# EXCERPTED RECORDS
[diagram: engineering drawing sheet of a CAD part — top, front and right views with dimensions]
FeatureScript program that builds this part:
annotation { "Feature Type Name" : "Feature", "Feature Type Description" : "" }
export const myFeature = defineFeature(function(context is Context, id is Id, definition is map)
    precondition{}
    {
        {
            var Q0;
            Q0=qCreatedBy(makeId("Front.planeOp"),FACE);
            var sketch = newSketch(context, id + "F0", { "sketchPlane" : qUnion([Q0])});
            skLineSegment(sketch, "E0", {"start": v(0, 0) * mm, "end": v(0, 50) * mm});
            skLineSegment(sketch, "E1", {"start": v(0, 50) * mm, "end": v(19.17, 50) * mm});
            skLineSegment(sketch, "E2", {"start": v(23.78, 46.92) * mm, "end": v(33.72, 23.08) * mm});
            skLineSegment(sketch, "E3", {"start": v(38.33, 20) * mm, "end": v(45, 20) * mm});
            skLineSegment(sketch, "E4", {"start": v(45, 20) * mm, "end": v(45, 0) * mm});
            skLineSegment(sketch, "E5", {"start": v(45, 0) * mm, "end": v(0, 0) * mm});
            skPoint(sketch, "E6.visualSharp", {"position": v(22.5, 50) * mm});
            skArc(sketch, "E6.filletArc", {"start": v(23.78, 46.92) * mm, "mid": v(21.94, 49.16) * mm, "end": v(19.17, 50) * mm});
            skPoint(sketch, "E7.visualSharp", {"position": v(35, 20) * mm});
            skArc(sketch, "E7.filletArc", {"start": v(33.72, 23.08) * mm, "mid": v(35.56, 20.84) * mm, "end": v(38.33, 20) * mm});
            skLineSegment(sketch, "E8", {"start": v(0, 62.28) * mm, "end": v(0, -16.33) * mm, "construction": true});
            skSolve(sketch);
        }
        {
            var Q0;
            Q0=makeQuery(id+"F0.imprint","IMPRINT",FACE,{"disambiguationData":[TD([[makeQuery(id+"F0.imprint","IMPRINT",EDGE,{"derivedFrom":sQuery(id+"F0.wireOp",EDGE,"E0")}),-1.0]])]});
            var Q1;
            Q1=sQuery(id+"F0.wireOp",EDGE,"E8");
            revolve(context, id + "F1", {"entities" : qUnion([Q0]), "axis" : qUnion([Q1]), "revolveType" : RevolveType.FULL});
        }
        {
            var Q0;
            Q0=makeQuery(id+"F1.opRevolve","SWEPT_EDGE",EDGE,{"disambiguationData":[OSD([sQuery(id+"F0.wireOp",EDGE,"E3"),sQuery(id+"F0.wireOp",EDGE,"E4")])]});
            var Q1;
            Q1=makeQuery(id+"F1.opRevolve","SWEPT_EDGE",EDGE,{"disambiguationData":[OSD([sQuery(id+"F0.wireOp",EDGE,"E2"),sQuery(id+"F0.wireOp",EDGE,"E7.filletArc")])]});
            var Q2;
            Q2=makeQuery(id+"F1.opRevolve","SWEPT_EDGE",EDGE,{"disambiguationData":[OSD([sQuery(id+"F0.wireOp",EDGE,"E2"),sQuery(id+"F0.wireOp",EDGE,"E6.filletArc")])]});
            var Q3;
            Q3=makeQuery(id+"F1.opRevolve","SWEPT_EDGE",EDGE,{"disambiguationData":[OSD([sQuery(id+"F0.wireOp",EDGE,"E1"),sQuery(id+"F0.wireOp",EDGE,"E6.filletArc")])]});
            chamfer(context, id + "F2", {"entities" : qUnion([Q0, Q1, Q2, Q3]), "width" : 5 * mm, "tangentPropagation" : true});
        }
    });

--

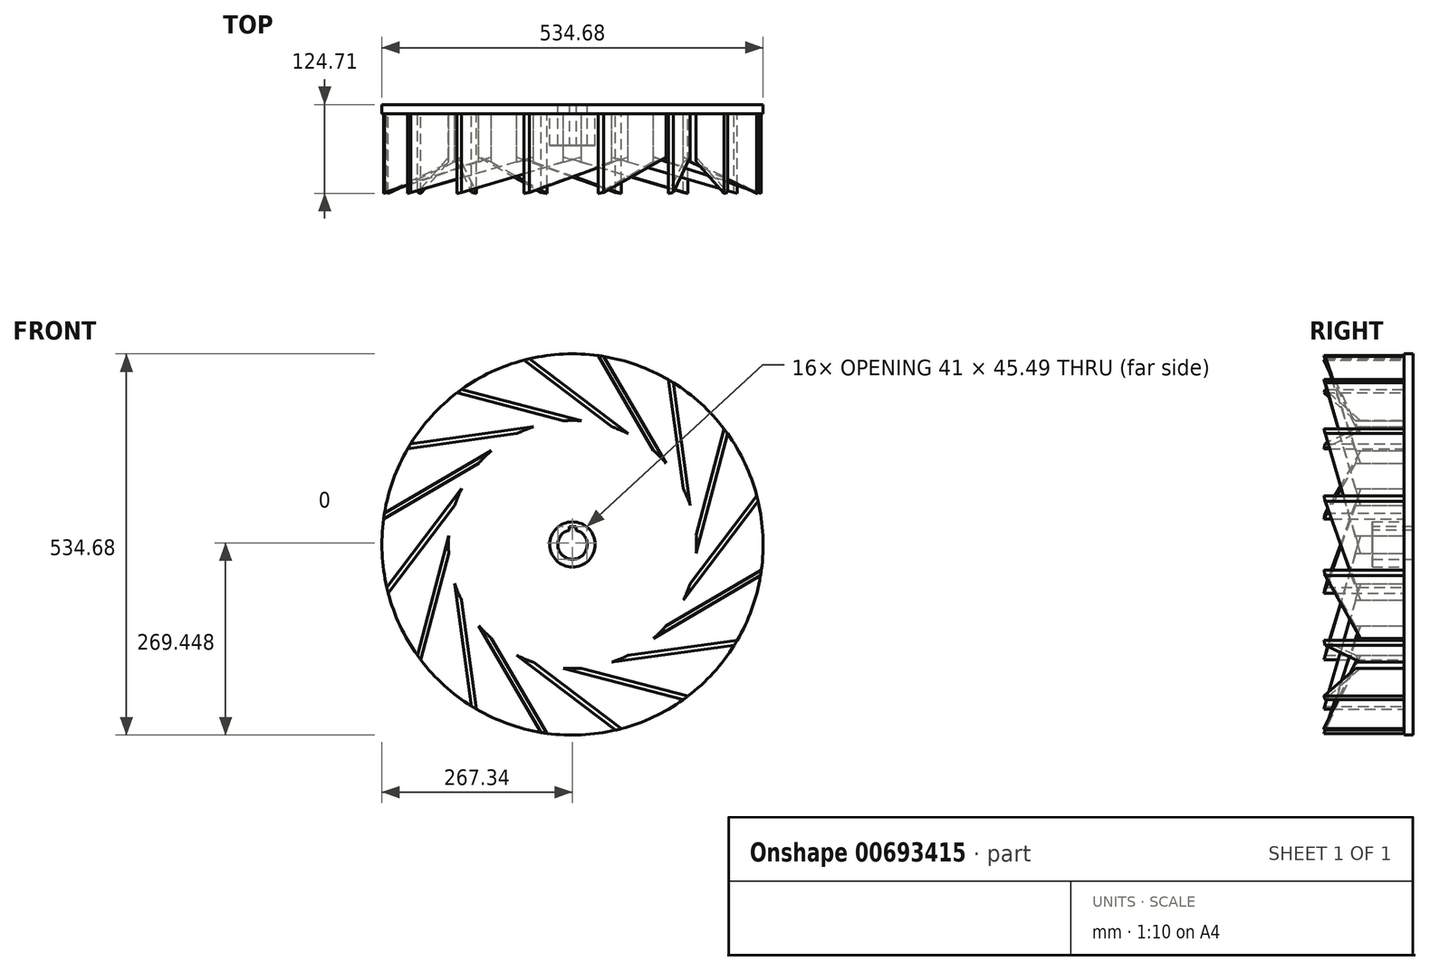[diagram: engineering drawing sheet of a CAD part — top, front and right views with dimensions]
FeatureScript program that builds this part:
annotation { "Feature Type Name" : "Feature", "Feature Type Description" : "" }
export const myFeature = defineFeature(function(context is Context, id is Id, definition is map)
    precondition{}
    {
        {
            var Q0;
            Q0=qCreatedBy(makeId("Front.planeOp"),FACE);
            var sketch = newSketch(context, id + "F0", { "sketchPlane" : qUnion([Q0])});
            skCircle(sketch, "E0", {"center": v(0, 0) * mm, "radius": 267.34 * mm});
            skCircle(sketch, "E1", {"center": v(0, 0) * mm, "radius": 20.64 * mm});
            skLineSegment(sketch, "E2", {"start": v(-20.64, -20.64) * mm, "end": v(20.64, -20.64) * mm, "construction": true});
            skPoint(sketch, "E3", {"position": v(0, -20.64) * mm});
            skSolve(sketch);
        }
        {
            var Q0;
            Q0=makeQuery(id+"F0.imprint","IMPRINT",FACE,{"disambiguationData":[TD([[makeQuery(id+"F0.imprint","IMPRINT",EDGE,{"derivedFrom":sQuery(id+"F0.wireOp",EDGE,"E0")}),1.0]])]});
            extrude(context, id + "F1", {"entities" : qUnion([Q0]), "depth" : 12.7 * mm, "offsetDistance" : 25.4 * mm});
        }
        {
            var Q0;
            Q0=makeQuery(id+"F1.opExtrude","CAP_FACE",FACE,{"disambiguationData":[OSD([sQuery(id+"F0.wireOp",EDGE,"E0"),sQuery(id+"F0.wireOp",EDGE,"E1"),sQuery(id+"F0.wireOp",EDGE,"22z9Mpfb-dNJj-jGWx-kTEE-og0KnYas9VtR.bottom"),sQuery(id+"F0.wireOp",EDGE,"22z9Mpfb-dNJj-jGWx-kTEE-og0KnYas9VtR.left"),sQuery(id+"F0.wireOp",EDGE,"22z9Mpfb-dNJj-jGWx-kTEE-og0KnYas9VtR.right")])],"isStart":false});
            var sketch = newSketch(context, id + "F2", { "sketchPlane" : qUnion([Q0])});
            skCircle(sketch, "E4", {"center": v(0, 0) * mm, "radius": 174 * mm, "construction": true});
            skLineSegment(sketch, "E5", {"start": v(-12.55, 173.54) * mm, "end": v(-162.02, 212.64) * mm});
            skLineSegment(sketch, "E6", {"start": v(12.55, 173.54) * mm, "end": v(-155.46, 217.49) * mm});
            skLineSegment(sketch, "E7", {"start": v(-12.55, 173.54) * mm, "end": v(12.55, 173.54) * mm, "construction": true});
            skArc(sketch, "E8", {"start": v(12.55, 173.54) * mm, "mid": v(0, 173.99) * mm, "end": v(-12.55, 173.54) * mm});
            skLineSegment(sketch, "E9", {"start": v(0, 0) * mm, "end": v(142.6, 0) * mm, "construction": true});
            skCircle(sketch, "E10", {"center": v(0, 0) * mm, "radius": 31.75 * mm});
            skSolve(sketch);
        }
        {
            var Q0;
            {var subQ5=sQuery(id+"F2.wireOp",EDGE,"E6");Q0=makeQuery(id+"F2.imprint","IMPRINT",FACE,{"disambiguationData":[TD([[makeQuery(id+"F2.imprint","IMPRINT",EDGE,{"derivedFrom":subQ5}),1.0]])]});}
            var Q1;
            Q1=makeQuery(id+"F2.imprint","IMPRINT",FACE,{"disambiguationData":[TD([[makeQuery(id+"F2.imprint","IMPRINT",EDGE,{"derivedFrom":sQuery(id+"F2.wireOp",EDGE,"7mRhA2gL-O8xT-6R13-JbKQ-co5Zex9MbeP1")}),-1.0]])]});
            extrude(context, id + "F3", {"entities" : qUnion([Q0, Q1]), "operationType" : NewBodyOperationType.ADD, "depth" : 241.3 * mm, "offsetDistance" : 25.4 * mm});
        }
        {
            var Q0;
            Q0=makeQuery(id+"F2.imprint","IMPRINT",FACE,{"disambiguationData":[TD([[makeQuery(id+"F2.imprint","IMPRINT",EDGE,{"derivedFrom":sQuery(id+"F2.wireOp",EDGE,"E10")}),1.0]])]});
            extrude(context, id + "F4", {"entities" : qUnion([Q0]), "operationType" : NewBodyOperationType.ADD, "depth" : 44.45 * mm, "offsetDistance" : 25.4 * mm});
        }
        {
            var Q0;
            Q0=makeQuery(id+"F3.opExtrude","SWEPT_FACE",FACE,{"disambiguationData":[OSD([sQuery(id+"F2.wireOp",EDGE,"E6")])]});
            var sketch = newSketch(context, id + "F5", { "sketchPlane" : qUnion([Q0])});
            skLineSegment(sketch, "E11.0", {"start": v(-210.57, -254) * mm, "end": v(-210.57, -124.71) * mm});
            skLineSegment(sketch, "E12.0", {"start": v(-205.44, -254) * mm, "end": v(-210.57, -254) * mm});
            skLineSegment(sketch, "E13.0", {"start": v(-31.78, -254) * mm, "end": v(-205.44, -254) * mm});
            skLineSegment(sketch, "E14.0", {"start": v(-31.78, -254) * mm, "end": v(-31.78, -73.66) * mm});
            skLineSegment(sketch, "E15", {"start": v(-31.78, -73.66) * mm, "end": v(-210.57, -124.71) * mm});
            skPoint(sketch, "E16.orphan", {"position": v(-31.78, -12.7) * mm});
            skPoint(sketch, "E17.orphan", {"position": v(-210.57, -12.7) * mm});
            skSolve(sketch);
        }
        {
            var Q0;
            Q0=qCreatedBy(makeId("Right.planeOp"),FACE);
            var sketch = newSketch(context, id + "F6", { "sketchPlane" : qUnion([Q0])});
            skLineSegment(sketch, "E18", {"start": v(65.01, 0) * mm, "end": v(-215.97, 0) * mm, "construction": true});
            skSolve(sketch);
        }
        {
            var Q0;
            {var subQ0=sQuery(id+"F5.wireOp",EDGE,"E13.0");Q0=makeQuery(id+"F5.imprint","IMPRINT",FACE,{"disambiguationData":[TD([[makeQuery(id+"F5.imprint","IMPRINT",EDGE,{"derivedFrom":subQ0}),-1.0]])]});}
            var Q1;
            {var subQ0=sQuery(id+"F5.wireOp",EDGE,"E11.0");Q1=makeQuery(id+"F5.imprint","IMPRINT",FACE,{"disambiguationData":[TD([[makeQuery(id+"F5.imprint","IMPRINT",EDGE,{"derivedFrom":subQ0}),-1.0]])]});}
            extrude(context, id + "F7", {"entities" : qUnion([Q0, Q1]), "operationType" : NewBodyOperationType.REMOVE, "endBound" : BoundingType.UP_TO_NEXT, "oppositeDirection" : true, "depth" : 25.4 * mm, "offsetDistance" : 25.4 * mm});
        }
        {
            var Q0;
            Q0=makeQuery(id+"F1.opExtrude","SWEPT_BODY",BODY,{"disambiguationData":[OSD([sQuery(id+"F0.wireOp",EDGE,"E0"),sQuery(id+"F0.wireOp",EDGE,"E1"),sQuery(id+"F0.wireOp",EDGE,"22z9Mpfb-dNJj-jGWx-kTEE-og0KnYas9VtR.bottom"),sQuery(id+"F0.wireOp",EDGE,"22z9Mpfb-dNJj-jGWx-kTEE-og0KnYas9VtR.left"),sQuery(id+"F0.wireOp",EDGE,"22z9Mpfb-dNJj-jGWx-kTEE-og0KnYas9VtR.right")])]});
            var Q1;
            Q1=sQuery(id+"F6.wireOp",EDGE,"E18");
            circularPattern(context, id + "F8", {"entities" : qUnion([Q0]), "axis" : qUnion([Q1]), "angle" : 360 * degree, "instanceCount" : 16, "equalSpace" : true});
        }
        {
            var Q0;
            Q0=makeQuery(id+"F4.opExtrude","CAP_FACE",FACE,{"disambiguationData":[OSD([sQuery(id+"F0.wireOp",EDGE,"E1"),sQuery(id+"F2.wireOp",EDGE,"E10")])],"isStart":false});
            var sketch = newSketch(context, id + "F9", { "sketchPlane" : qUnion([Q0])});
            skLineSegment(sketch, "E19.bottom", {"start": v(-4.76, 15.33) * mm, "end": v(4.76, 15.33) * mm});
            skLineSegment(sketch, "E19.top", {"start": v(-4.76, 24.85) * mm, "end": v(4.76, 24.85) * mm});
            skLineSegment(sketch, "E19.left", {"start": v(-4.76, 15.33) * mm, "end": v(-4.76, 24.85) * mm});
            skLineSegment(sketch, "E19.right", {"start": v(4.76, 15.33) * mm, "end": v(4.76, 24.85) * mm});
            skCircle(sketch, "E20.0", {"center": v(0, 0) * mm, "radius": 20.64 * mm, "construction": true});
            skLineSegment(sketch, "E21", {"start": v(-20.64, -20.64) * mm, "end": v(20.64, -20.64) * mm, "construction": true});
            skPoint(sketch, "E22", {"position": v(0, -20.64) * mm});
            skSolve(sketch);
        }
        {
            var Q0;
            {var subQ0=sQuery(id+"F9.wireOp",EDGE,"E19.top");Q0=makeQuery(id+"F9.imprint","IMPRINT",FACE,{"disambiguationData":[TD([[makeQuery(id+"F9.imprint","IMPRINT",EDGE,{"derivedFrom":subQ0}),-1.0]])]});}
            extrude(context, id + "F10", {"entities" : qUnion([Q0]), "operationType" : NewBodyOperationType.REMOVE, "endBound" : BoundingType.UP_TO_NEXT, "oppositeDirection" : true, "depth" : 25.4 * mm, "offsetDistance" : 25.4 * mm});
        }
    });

# EXERCISE DIRECTIONS
Count the lines in the material above that contain the string "skCircle", and reply with the number alone.

# SOLUTION FOR THIS EXERCISE
5